> **YOUR ASSIGNMENT**
Can you reproduce, unchanged, the stretch of the entries that starts with the line containing "ah lebih awet" and ends with the line containing "a telepítésben.", including both of those lines?
==== DATA FOR THE TASK
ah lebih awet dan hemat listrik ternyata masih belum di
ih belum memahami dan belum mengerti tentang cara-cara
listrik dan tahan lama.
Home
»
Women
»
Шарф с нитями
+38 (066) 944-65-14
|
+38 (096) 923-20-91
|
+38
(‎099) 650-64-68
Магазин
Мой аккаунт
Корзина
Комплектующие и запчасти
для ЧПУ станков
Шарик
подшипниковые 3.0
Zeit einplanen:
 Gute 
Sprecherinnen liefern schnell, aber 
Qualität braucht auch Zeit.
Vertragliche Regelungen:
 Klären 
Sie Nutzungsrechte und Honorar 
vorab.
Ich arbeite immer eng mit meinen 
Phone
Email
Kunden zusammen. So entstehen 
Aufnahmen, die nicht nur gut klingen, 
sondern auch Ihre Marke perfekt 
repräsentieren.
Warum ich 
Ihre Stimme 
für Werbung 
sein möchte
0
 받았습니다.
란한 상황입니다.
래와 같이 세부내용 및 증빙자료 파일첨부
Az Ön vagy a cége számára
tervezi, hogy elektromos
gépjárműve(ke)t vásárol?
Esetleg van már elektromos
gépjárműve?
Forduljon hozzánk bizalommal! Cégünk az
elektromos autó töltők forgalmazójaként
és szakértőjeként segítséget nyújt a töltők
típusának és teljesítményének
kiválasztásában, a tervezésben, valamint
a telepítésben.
========
==== DATA FOR THE TASK
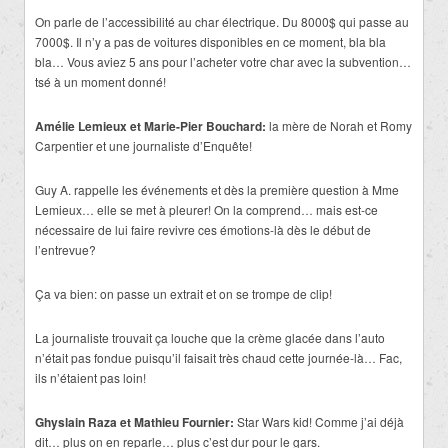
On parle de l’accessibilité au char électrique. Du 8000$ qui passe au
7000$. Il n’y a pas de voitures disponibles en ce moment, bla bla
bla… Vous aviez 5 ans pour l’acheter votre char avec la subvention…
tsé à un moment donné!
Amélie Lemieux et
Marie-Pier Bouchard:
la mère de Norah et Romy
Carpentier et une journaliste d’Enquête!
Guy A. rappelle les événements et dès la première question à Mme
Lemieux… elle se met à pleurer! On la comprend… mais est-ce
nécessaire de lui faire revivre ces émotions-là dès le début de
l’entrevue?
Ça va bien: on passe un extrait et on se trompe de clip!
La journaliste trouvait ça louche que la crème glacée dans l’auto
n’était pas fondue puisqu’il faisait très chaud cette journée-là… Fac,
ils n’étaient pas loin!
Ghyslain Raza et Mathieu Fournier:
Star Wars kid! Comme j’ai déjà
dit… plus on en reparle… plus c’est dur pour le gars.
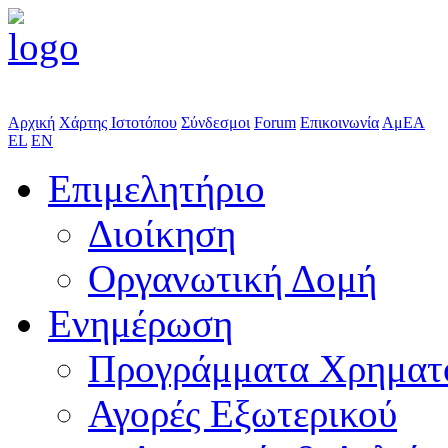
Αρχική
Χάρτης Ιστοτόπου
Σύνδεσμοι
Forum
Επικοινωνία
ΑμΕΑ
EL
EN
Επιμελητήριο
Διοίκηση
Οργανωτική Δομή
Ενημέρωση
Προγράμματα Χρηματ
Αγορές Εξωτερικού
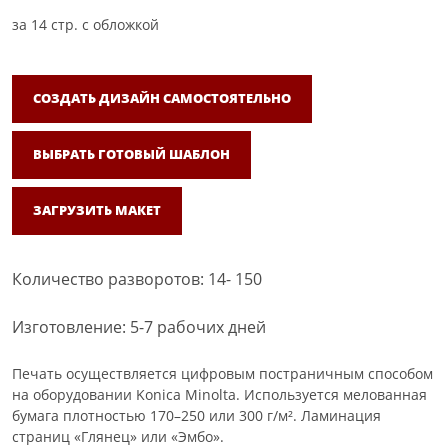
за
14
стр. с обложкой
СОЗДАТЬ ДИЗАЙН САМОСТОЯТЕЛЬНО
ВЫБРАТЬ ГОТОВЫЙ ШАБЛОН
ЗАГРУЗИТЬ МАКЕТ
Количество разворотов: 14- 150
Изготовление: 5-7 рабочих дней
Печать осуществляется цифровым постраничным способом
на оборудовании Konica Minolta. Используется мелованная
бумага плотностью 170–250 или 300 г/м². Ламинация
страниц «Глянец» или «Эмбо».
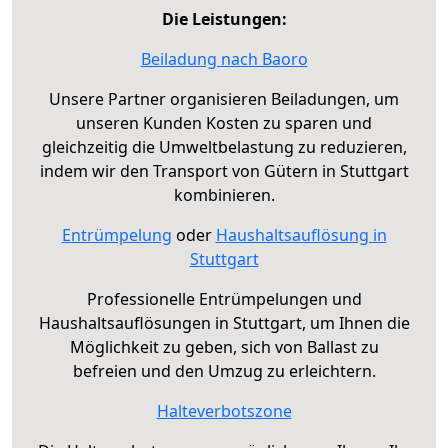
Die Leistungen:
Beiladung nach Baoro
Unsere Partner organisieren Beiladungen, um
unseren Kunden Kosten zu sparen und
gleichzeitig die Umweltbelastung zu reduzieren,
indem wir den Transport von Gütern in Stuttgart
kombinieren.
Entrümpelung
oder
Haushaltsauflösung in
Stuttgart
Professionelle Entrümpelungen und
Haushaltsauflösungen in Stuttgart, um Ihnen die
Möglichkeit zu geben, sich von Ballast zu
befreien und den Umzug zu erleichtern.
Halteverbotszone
========
==== DATA FOR THE TASK
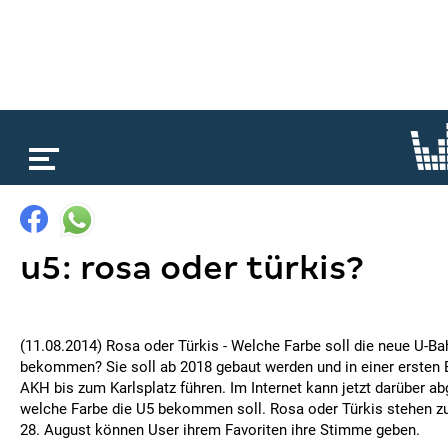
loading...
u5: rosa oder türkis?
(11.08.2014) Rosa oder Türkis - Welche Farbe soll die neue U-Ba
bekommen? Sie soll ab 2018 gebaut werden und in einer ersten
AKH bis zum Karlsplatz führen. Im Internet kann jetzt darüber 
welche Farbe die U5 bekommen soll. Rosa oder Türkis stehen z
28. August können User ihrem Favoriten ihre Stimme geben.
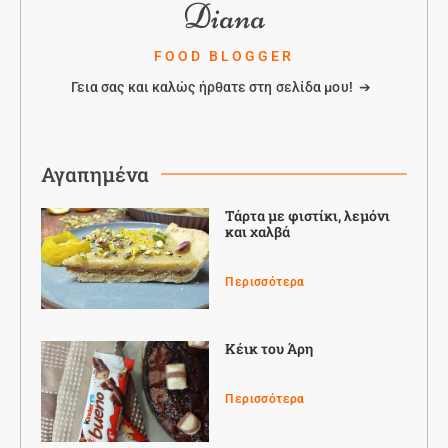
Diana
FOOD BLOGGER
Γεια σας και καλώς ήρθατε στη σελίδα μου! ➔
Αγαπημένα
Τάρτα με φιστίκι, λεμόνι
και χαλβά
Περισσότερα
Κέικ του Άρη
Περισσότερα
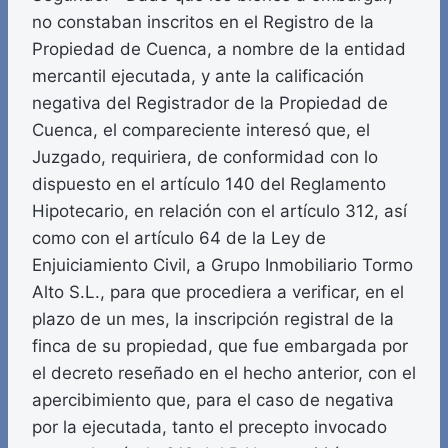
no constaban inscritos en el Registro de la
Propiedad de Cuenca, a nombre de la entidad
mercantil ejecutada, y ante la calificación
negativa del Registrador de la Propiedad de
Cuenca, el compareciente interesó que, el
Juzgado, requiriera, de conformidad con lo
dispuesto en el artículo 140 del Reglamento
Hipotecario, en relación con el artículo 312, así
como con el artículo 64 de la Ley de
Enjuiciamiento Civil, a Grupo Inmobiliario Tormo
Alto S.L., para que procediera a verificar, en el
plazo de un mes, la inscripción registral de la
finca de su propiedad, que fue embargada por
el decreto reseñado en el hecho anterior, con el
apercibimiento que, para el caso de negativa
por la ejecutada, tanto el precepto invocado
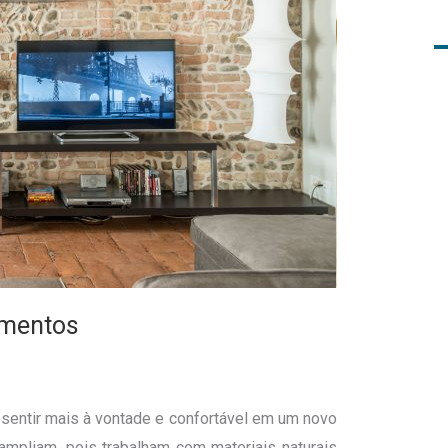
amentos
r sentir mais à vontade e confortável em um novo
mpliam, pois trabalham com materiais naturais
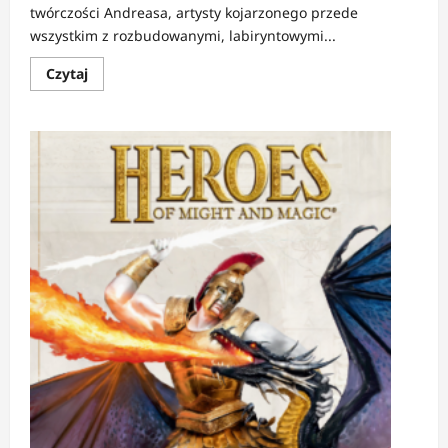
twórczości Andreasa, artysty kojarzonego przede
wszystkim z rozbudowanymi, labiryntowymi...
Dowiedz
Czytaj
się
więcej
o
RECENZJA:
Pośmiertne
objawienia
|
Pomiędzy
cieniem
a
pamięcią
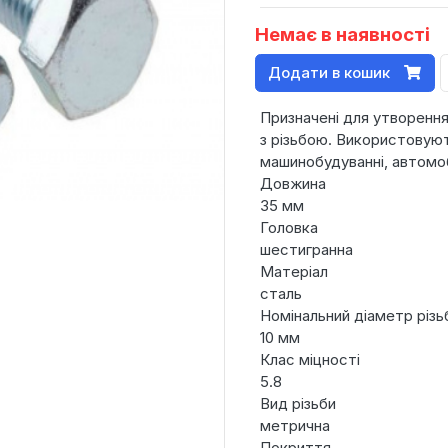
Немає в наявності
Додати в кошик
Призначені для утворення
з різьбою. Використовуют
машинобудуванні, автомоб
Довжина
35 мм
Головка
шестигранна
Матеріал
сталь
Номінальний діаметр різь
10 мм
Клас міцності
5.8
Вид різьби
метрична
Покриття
========
> **COMPLETED TASK**
ah lebih awet dan hemat listrik ternyata masih belum di
ih belum memahami dan belum mengerti tentang cara-cara
listrik dan tahan lama.
Home
»
Women
»
Шарф с нитями
+38 (066) 944-65-14
|
+38 (096) 923-20-91
|
+38
(‎099) 650-64-68
Магазин
Мой аккаунт
Корзина
Комплектующие и запчасти
для ЧПУ станков
Шарик
подшипниковые 3.0
Zeit einplanen:
 Gute 
Sprecherinnen liefern schnell, aber 
Qualität braucht auch Zeit.
Vertragliche Regelungen:
 Klären 
Sie Nutzungsrechte und Honorar 
vorab.
Ich arbeite immer eng mit meinen 
Phone
Email
Kunden zusammen. So entstehen 
Aufnahmen, die nicht nur gut klingen, 
sondern auch Ihre Marke perfekt 
repräsentieren.
Warum ich 
Ihre Stimme 
für Werbung 
sein möchte
0
 받았습니다.
란한 상황입니다.
래와 같이 세부내용 및 증빙자료 파일첨부
Az Ön vagy a cége számára
tervezi, hogy elektromos
gépjárműve(ke)t vásárol?
Esetleg van már elektromos
gépjárműve?
Forduljon hozzánk bizalommal! Cégünk az
elektromos autó töltők forgalmazójaként
és szakértőjeként segítséget nyújt a töltők
típusának és teljesítményének
kiválasztásában, a tervezésben, valamint
a telepítésben.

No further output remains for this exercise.